The truth is that double standards still exist between women and men in positions of power, and female candidates are often asked to be not only as qualified and appealing as their male counterparts, but far more so. Tiffany Dufu, president of the White House Project, a nonprofit organization committed to increasing female leadership in politics and elsewhere, has said that female voters are indeed tougher on female candidates and that, in fact, “any individual who does not fit the leadership status quo –a man, and usually a privileged, white — one has to meet a higher bar”— The same divergent expectations for women versus men show up in other fields, such as medicine, where a male surgeon may be the preferred choice unless, of course, his female counterpart graduated the top of her Ivy League class, has an impeccable track record and selective patient list, and is otherwise unimpeachable.
Women, still judge other women- simply put, continue to be judged against the standards initiated and maintained by men. And because many women therefore know quite well what it’s like to feel judged, they then turn that judgment back on one another. Women are notoriously harsh towards other women, especially in the professional sense. According to a recent study by the Workplace Bullying Institute, women bully other women at work—verbal abuse, job sabotage, misuse of authority, and destroying of relationships—more than 70 percent of the time. Another study by Business Environment found 72 percent of women judged female coworkers based on what they wore to the office.
None of this is helped by Hollywood, which continues to perpetuate the notion of the “career” (ever hear of the “career” man) woman as a bitchy, unwomanly, Prada-wearing devil. Many of these movies, marketed largely to women, depict powerful women as, at best, something to be wary of, and at worst, something to disdain. Women want to like their female candidates. In the voting booths, do they want to support the tough, demanding boss lady they’d never invite over for dinner? Or the nurturing, motherly softy who’d get creamed on the Senate floor? Can a woman ever be both? Can she be neither? Unfortunately it’s been hard to convince voters that women aren’t necessarily one or the other: good at their jobs or likable.
Of course, women’s resistance to female candidates could also be owing to how she looks. It’s pointless to argue that looks don’t matter. In her groundbreaking 1999 book, Survival of the Prettiest, Harvard Medical School psychologist Nancy Etcoff argued that good-looking people get better jobs, are better paid, and have an easier time in life. Evolutionarily speaking, pretty people win.

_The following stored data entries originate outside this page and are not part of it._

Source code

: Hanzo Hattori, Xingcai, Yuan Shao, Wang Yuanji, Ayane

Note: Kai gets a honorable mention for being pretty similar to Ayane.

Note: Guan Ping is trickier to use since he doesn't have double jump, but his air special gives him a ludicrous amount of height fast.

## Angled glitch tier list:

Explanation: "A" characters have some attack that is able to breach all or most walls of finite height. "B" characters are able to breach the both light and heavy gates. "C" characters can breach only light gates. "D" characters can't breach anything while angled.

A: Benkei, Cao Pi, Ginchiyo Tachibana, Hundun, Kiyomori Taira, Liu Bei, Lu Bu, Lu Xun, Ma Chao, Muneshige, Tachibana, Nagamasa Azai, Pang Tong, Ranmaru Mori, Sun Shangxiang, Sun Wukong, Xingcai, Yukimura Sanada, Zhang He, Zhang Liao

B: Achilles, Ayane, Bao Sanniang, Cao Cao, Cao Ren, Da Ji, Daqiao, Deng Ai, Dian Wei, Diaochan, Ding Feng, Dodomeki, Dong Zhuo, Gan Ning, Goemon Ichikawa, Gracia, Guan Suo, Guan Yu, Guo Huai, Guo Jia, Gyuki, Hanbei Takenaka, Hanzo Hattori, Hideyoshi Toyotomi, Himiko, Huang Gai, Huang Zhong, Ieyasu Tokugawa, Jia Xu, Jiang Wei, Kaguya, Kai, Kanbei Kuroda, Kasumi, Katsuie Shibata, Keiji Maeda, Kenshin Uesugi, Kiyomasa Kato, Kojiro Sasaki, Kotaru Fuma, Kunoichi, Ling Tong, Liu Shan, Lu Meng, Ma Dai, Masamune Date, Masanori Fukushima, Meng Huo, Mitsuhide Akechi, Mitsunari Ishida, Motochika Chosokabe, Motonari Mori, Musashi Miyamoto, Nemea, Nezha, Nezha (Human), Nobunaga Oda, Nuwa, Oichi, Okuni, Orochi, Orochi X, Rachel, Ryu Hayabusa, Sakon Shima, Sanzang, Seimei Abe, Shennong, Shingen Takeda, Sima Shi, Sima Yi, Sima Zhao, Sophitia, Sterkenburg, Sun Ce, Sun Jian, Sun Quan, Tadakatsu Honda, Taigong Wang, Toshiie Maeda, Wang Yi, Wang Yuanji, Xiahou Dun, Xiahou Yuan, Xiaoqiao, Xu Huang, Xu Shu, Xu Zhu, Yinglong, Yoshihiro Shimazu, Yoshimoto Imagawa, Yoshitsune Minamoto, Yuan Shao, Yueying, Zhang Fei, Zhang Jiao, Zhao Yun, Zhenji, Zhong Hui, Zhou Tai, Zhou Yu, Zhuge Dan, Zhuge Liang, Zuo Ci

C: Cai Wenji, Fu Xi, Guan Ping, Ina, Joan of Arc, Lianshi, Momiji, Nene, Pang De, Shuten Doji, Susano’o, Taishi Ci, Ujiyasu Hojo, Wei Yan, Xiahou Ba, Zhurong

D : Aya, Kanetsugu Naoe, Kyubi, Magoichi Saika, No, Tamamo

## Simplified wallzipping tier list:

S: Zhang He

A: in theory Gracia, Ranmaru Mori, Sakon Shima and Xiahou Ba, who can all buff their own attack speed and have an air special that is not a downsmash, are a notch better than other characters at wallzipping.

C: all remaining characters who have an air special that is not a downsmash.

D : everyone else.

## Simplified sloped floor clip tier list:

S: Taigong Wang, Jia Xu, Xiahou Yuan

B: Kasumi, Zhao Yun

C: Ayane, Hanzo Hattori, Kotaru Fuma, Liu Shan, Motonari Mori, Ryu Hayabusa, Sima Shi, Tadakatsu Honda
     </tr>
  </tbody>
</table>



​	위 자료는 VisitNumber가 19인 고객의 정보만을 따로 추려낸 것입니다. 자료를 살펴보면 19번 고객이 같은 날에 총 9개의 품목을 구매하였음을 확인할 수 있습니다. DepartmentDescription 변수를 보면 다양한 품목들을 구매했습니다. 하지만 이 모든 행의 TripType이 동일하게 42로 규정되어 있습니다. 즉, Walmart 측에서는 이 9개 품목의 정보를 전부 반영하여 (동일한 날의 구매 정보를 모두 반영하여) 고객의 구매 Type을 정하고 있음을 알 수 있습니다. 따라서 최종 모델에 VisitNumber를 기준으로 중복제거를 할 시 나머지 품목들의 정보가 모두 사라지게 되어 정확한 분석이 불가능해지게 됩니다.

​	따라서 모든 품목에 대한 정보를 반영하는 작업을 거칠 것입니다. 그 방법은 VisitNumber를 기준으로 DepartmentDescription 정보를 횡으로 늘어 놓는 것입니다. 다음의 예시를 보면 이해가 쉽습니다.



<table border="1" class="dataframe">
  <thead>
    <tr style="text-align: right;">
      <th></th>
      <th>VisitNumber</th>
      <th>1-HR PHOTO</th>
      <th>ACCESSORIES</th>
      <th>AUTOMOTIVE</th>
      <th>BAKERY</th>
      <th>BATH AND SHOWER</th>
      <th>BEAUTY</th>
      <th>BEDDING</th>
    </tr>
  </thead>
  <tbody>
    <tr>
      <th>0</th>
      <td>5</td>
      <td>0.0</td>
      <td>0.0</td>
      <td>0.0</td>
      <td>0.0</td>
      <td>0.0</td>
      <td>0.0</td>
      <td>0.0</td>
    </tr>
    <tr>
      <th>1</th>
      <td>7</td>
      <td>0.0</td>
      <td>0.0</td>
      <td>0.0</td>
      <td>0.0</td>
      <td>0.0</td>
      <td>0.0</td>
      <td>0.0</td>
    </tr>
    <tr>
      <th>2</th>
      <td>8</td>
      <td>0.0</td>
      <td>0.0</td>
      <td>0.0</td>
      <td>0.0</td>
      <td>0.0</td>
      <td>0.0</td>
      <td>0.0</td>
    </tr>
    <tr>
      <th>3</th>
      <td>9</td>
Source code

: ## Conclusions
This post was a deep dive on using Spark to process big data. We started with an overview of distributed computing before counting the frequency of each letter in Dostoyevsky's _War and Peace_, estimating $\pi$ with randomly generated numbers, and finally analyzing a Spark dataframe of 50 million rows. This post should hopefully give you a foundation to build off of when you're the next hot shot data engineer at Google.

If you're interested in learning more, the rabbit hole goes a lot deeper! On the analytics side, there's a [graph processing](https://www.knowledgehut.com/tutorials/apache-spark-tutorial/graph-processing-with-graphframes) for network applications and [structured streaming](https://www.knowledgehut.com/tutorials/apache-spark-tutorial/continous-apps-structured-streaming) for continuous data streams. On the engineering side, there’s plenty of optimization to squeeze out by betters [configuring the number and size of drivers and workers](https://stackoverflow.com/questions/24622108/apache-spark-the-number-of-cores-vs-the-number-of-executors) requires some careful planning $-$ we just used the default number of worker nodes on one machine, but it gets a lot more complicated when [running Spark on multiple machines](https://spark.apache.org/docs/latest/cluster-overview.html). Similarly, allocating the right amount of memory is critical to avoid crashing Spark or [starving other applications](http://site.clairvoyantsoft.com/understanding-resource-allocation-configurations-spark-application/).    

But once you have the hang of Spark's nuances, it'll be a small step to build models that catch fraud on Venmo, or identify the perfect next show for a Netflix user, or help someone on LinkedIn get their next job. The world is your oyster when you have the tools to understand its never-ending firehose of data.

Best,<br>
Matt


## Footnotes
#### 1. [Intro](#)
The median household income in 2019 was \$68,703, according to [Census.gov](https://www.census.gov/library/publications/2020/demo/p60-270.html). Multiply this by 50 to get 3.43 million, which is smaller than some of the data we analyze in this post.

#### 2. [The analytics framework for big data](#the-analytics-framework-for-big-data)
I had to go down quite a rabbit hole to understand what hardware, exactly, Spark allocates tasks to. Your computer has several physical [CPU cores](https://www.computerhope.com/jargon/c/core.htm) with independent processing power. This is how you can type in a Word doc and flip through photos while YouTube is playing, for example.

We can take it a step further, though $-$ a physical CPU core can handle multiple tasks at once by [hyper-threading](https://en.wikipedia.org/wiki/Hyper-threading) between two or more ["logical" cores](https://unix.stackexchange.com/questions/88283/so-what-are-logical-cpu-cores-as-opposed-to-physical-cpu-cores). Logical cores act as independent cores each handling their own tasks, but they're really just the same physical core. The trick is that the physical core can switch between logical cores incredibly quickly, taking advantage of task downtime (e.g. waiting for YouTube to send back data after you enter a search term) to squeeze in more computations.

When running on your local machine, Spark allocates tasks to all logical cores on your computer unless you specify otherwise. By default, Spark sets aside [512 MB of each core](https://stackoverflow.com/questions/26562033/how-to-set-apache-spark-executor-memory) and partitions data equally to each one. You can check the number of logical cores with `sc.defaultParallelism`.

Science confirms this as it relates to politics: A 2006 study from the University of Helsinki looked at the role of beauty in politics and found that the better-looking the candidate, the more competent, trustworthy, and likeable he or she was perceived to be.
The study also looked at male candidates, but again, the stakes are higher for women, who are judged if they’re unattractive and then judged if they do something about it. Just look at Nancy Pelosi: Bright-eyed in her early 70s, the “glamorous grandma”—as the press have dubbed her in articles that continue to focus nearly as much on her face as on her politics—has endured ridicule for preternaturally dewy skin and eyebrows that seem ever on the rise. Oh, and that she wears too much makeup. Hillary Clinton, meanwhile, has hair watchdogs monitoring her every straightening. She is one of the most accomplished politicians of the century, but her choice of hair accessories—scrunchie or headband? —is still hotly debated. Her longtime hair stylist even got a book deal.
It’s different for men. Sure, there was talk about Romney’s overall looks (a University of California study even quantified those looks as a 99 out of a possible 100 in a study that looked at “facial competence” of politicians). Meanwhile, Obama’s personal style earned fans that ranged from WWD to Barbara Walters. But the comments about these men’s were for the most part confined to praise, or simple observation. Their looks weren’t vehicles. Nothing along the lines of one online commentary about Michelle Bachmann’s transformation “from Minnesota Mom to Beltway Barbie.” One of the post’s two female authors later said, “When [Bachmann’s] numbers went down, she should have brought down her neckline. Might have helped.”
The good news about the victories of Election 2012 is that Americans—men and women—are becoming more conditioned to the notion of female power. With every victory, women in charge will no longer be seen as an aberration, a fluke, rarities to be examined and analyzed like specimens.